++++ Extract to read ++++

[Computer-go] Crazy Stone is back

Álvaro Begué alvaro.begue at gmail.com
Thu Mar 1 04:12:09 PST 2018


> I tried chain pooling too, and it was too slow. It made the network about
twice slower in tensorflow (using tf.unsorted_segment_sum or max). I'd
rather have twice more layers.

tf.unsorted_segment_max didn't exist in the first public release of
TensorFlow, so I requested it just for this purpose (
https://github.com/tensorflow/tensorflow/issues/549). Too bad it's too slow
to be useful.

Thanks for sharing some details of what you have learned so far!

Álvaro.




On Thu, Mar 1, 2018 at 5:48 AM, Rémi Coulom <remi.coulom at free.fr> wrote:

> Hi David,
>
> Thanks for sharing your experiments. It is very interesting.
>
> I tried chain pooling too, and it was too slow. It made the network about
> twice slower in tensorflow (using tf.unsorted_segment_sum or max). I'd
> rather have twice more layers.
>
> I never tried dilated convolutions. That sounds interesting.
>
> The value network of AQ has an interesting architecture. It does not go
> directly from 19x19 to scalar, but works like image-recognition networks,
> with 2x2 pooling until it reaches 1x1. I have not tried it yet, but that
> feels like a good idea.

++++ Data extracts ++++

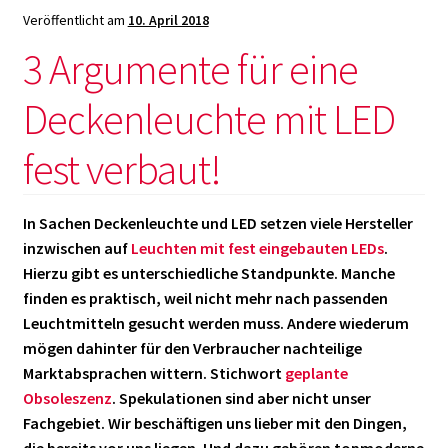
Vorteile!
Veröffentlicht am
10. April 2018
3 Argumente für eine
Deckenleuchte mit LED
fest verbaut!
In Sachen Deckenleuchte und LED setzen viele Hersteller
inzwischen auf
Leuchten mit fest eingebauten LEDs
.
Hierzu gibt es unterschiedliche Standpunkte. Manche
finden es praktisch, weil nicht mehr nach passenden
Leuchtmitteln gesucht werden muss. Andere wiederum
mögen dahinter für den Verbraucher nachteilige
Marktabsprachen wittern. Stichwort
geplante
Obsoleszenz
. Spekulationen sind aber nicht unser
Fachgebiet. Wir beschäftigen uns lieber mit den Dingen,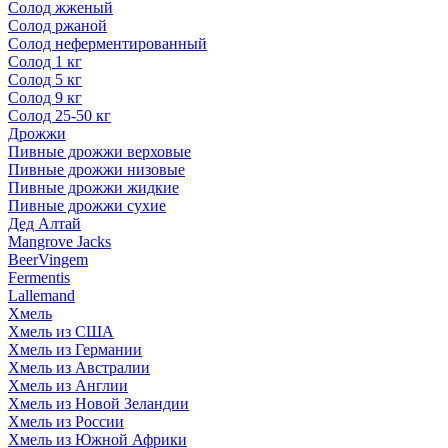
Солод жженый
Солод ржаной
Солод неферментированный
Солод 1 кг
Солод 5 кг
Солод 9 кг
Солод 25-50 кг
Дрожжи
Пивные дрожжи верховые
Пивные дрожжи низовые
Пивные дрожжи жидкие
Пивные дрожжи сухие
Дед Алтай
Mangrove Jacks
BeerVingem
Fermentis
Lallemand
Хмель
Хмель из США
Хмель из Германии
Хмель из Австралии
Хмель из Англии
Хмель из Новой Зеландии
Хмель из России
Хмель из Южной Африки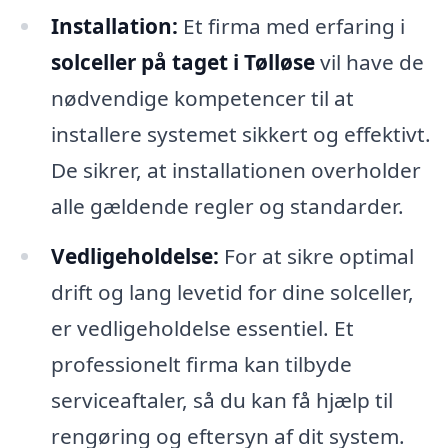
Installation:
Et firma med erfaring i
solceller på taget i Tølløse
vil have de
nødvendige kompetencer til at
installere systemet sikkert og effektivt.
De sikrer, at installationen overholder
alle gældende regler og standarder.
Vedligeholdelse:
For at sikre optimal
drift og lang levetid for dine solceller,
er vedligeholdelse essentiel. Et
professionelt firma kan tilbyde
serviceaftaler, så du kan få hjælp til
rengøring og eftersyn af dit system.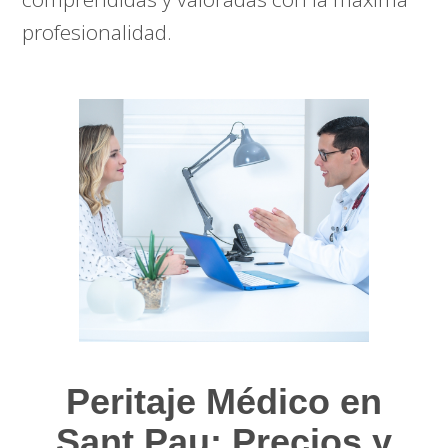
profesionalidad.
Peritaje Médico en
Sant Pau: Precios y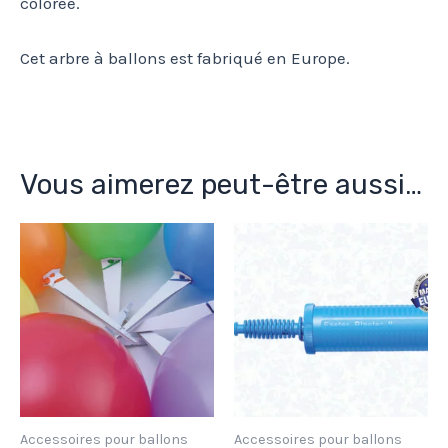
colorée.
Cet arbre à ballons est fabriqué en Europe.
Vous aimerez peut-être aussi…
Accessoires pour ballons
Accessoires pour ballons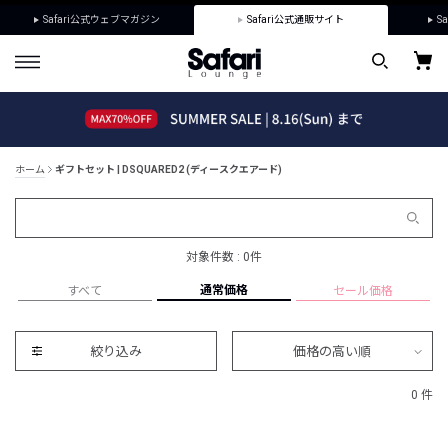
Safari公式ウェブマガジン
Safari公式通販サイト
Sa
ホーム
ギフトセット | DSQUARED2 (ディースクエアード)
対象件数 : 0件
通常価格
すべて
セール価格
絞り込み
価格の高い順
0 件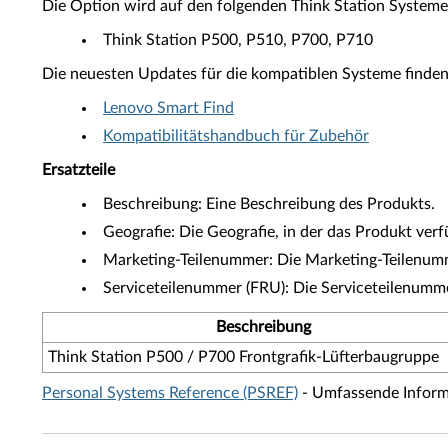
Die Option wird auf den folgenden Think Station Systeme
Think Station P500, P510, P700, P710
Die neuesten Updates für die kompatiblen Systeme finden
Lenovo Smart Find
Kompatibilitätshandbuch für Zubehör
Ersatzteile
Beschreibung: Eine Beschreibung des Produkts.
Geografie: Die Geografie, in der das Produkt verfü
Marketing-Teilenummer: Die Marketing-Teilenumme
Serviceteilenummer (FRU): Die Serviceteilenumm
Beschreibung
Think Station P500 / P700 Frontgrafik-Lüfterbaugruppe
Personal Systems Reference (PSREF)
- Umfassende Informa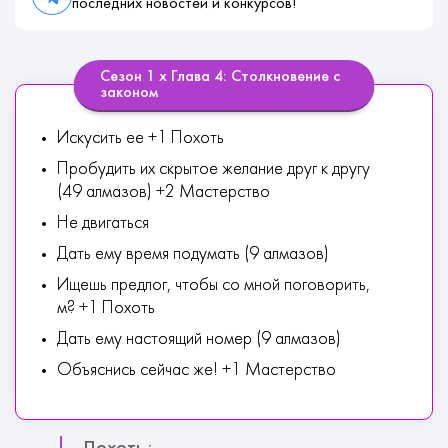
последних новостей и конкурсов!
Сезон 1 х Глава 4: Столкновение с
законом
Искусить ее +1 Похоть
Пробудить их скрытое желание друг к другу
(49 алмазов) +2 Мастерство
Не двигаться
Дать ему время подумать (9 алмазов)
Ищешь предлог, чтобы со мной поговорить,
м? +1 Похоть
Дать ему настоящий номер (9 алмазов)
Объяснись сейчас же! +1 Мастерство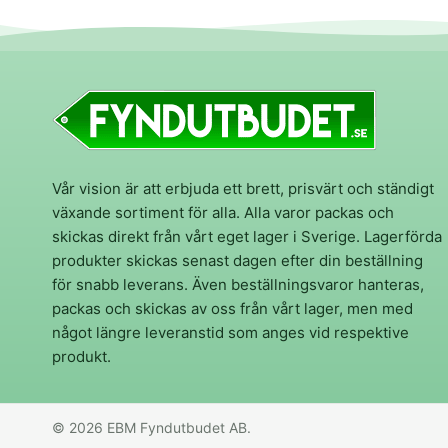
Vår vision är att erbjuda ett brett, prisvärt och ständigt
växande sortiment för alla. Alla varor packas och
skickas direkt från vårt eget lager i Sverige. Lagerförda
produkter skickas senast dagen efter din beställning
för snabb leverans. Även beställningsvaror hanteras,
packas och skickas av oss från vårt lager, men med
något längre leveranstid som anges vid respektive
produkt.
© 2026 EBM Fyndutbudet AB.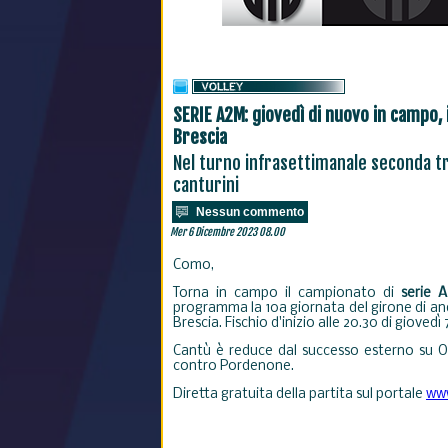
SERIE A2M: giovedì di nuovo in campo, i
Brescia
Nel turno infrasettimanale seconda tr
canturini
Nessun commento
Mer 6 Dicembre 2023 08.00
Como,
Torna in campo il campionato di
serie A
programma la 10a giornata del girone di an
Brescia. Fischio d'inizio alle 20.30 di giovedì
Cantù è reduce dal successo esterno su Or
contro Pordenone.
Diretta gratuita della partita sul portale
www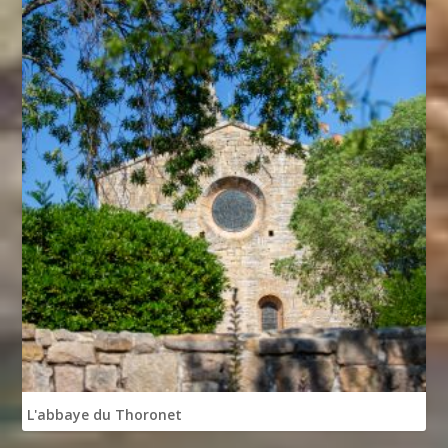
L'abbaye du Thoronet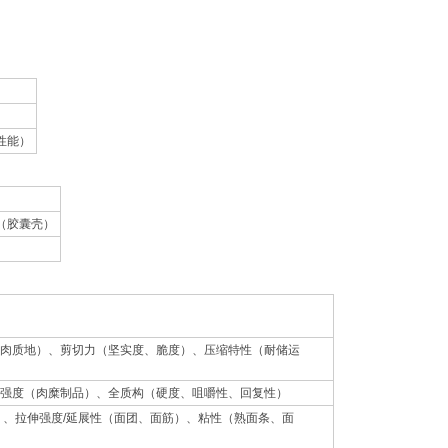
性能）
（胶囊壳）
果肉质地）、剪切力（坚实度、脆度）、压缩特性（耐储运
胶强度（肉糜制品）、全质构（硬度、咀嚼性、回复性）
）、拉伸强度/延展性（面团、面筋）、粘性（熟面条、面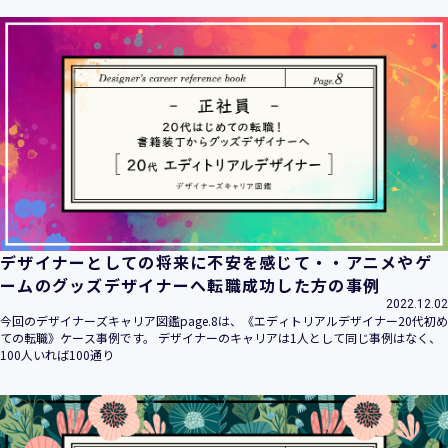
ます。
当社は個人情報の取扱いに関する法令、国が定める指針その
他の規範を遵守致します。
当社は個人情報の漏えい、滅失、き損などのリスクに対して
は、合理的な安全対策を講じて防止する規程、体制を構築
し、継続的に向上させていきます。また、万一の際には速や
かに是正措置を講じます。
当社は個人情報取扱いに関する苦情及び相談に対しては、迅
速かつ誠実に対応致します。
個人情報保護マネジメントシステムは、当社を取り巻く環境
の変化と実情を踏まえ、適時・適切に見直して継続的に改善
をはかっていきます。
デザイナーとしての将来に不安を感じて・・アニメやゲ
個人情報保護方針に関するお問合せ先 兼 個人情報に関する苦
ームのグッズデザイナーへ転職成功した方の事例
情・相談窓口
2022.12.02
株式会社 ユウクリ 個人情報保護管理責任者 安部 洋平
今回のデザイナーズキャリア図鑑page.8は、《エディトリアルデザイナー20代初め
〒151-0073 東京都渋谷区笹塚1-55-7 マルエスファーストビ
ての転職》ケース事例です。 デザイナーのキャリアは1人として同じ事例はなく、
ル 7F
100人いれば100通り
メールアドレス：
info@y-create.co.jp
電話番号：03-6712-7970（土日休日を除く9:00～18:00）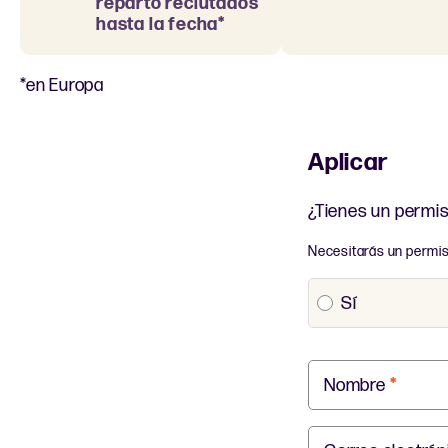
reparto reclutados
hasta la fecha*
*en Europa
Aplicar
¿Tienes un permis
Necesitarás un permiso
Sí
Nombre
*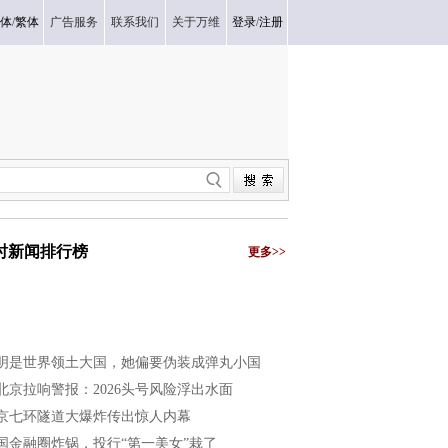
体
/
繁体
广告服务
联系我们
关于万维
登录
/
注册
小时新闻排行榜
更多>>
明是世界领土大国，她偏要伪装成弹丸小国
北京拉响警报：2026头号风险浮出水面
京七环隧道大爆炸传出惊人内幕
国金融圈炸锅，投行“第一美女”栽了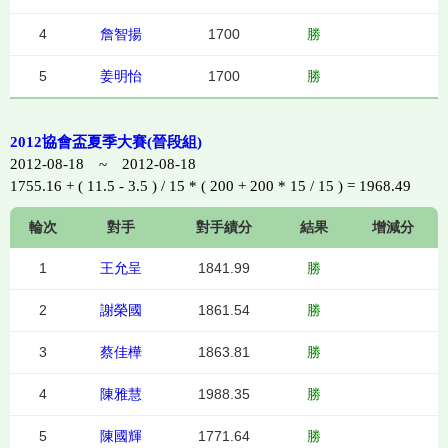
4
詹智揚
1700
勝
5
姜明怡
1700
勝
2012協會盃夏季大賽(晉段組)
2012-08-18 ~ 2012-08-18
1755.16 + ( 11.5 - 3.5 ) / 15 * ( 200 + 200 * 15 / 15 ) = 1968.49
輪次
對手
對手績分
結果
增減分
1
王允呈
1841.99
勝
2
謝榮國
1861.54
勝
3
蔡佳樺
1863.81
勝
4
陳雅慧
1988.35
勝
5
陳國輝
1771.64
勝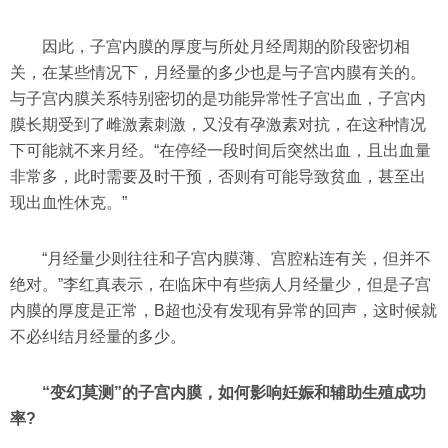
因此，子宫内膜的厚度与所处月经周期的阶段密切相
关，在某些情况下，月经量的多少也是与子宫内膜有关的。
与子宫内膜关系特别密切的是功能异常性子宫出血，子宫内
膜长期受到了雌激素刺激，又没有孕激素对抗，在这种情况
下可能就不来月经。“在停经一段时间后突然出血，且出血量
非常多，此时需要及时干预，否则有可能导致贫血，甚至出
现出血性休克。”
“月经量少则往往和子宫内膜薄、宫腔粘连有关，但并不
绝对。”李红真表示，在临床中有些病人月经量少，但是子宫
内膜的厚度是正常，B超也没有发现有异常的回声，这时候就
不必纠结月经量的多少。
“变幻莫测”的子宫内膜，如何影响妊娠和辅助生殖成功
率?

++++

Your instructions
Please explain, in one to three sentences, why Rémi Coulom says in the mailing-list post that he did not keep chain pooling.

Answer below
Chain pooling was too slow: using tf.unsorted_segment_sum or max, it made his network about twice slower in TensorFlow. For that cost, he would rather have twice more layers.